Cher lecteur, retenez vos larmes, Monsieur SYLLA est décédé sur place à la suite de ses blessures. La population du quartier mali a manifesté son mécontentement en allant jusque chez le maire. Mais, comme on a coutume de le dire, c’est le Mali.
     Le Centre de Santé de Référence (CSR) du Quartier-Mali n’est plus que l’ombre de lui-même. C’est un lieu de business pour les médecins, les sages-femmes, les secrétaires, les fameux internes (composé de médiocres étudiants stagiaires ou d’élèves infirmiers sans expériences), bref…, tout un ensemble de merdes qui forment une équipe de démons prêts à sucer le sang des malades depuis la porte d’entrée. Les gardiens et le personnel d’accueil ne laissent personne entrée sans payer le « prix du thé », ou plutôt le ticket. Même si le patient est en agonie, il prend le ticket avant d’entrée. Un système introduit pour encore piétiner les pauvres malades. A l’intérieur, après une césarienne, aucune sage-femme ne touche à la patiente sans le paiement d’un montant connu de toute, de 15.000 à 20.000 selon que l’intéressé soit riche ou pauvre.

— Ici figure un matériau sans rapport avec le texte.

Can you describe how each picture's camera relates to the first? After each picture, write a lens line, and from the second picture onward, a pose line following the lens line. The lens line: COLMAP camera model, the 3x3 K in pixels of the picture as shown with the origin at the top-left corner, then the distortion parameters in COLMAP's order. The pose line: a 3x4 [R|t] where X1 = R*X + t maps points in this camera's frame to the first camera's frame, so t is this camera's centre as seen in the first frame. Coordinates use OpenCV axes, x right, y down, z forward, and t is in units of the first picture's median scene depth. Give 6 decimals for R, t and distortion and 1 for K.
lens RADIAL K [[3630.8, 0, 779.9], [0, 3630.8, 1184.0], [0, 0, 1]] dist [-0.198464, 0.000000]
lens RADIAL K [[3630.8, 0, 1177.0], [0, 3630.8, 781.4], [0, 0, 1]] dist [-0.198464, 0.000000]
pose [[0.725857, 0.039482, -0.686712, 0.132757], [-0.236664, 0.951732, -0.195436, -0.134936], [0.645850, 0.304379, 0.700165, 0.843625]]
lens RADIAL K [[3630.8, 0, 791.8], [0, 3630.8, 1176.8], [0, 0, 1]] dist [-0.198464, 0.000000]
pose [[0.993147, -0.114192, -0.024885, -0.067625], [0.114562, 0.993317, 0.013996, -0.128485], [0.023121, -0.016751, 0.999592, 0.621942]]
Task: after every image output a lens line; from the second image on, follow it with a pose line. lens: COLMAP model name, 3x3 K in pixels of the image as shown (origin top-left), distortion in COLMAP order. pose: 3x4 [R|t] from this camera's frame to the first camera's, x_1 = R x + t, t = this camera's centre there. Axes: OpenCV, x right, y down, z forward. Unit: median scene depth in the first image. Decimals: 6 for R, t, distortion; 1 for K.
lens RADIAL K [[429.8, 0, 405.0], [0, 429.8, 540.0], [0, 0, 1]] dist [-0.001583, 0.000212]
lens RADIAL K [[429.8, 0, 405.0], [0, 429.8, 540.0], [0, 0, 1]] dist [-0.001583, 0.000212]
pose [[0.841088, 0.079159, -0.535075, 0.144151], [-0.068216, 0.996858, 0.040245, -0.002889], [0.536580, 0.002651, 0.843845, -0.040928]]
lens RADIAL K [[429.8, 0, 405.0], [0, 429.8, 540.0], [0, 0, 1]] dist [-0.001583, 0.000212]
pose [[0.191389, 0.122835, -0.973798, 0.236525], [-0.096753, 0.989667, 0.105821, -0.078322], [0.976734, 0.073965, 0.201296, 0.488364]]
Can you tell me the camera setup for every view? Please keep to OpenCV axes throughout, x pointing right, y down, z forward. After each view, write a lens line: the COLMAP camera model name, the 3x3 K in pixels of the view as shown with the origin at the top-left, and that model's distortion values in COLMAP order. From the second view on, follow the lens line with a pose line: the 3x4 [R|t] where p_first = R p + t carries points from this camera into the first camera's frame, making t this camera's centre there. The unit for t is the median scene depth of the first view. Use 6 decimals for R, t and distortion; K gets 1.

      Monsieur TRAORE raconte sa mésaventure avec la secrétaire qui saisit les actes de naissances. Ce jour-là, il se trouve parmi tout un monde en attente devant son bureau. Plus d’une demi-heure, personne ne rentre, personne ne sort. « C’est n’est pas normale », se dit-il. Il se renseigne : « la secrétaire est-elle présente ?» Oui !!! Lui répond les quelques désespérés et impuissants en attente depuis plus d’une heure. Soudain, il tape à la porte de la secrétaire plusieurs fois. Personne ne répond, finalement, il rentre. Qu’est-ce qu’il voit ? La petite nana bien bronzée par les produits cosmétiques est en train d’écouter la musique à partir de son téléphone portable, et en même temps elle joue à la carte sur l’ordinateur. Raison pour laquelle, elle n’entend personne taper à sa porte, et elle ne pense plus aux patients. Monsieur TRAORE n’a pas pu se ressaisir, il insulte la fille et crie sur elle pour la corriger. Elle s’exécuta sur le champ et tout le monde fut servi presque « manu militari ».
    Pour le cas de Madame TOURE, après avoir acheté des médicaments à plus de cent mille francs, son mari décède. Après les formalités pour déposer le corps à la morgue, elle cherche le reste de ses médicaments en vain. Qui l’a pris ? L’infirmière et le médecin traitant l’ont égaré pour vendre à d’autres patients. Elle s’en est aperçu, mais remet tout à Dieu pour le repos de l’âme de son mari. Elle rentre à la maison seule, car sans son époux, avec toutes les peines du Monde.

     Cher lecteur, au Mali, la médiocrité commence depuis le haut sommet. Ce qui nous laisse dire qu’« au lieu d’accuser là où tu es tombé, il faut plutôt accuser là où tu as trébuché ». Si le Centre de Santé de Référence du Quartier-Mali est pourri aujourd’hui, c’est la faute à nos autorités pour plusieurs raisons: l’éducation est bafouée, la corruption et l’impunité sont devenues une gangrène publique, Les recrutements ne se font plus comme ils se doivent normalement, un mal qui mettra ce pays dans la merde si rien n’est fait. Pourtant, il y a tout un ministère en charge de la santé au Mali. Mais, comme on dit en langue bamanankan à Ségou : « ni idén kèra sayé, iba siri itièla ». C'est-à-dire, si tu donnes naissance à un serpent, il faudra bien l’attacher à ta ceinture. Pas par amour, non. Mais, pour protéger les autres de sa morsure.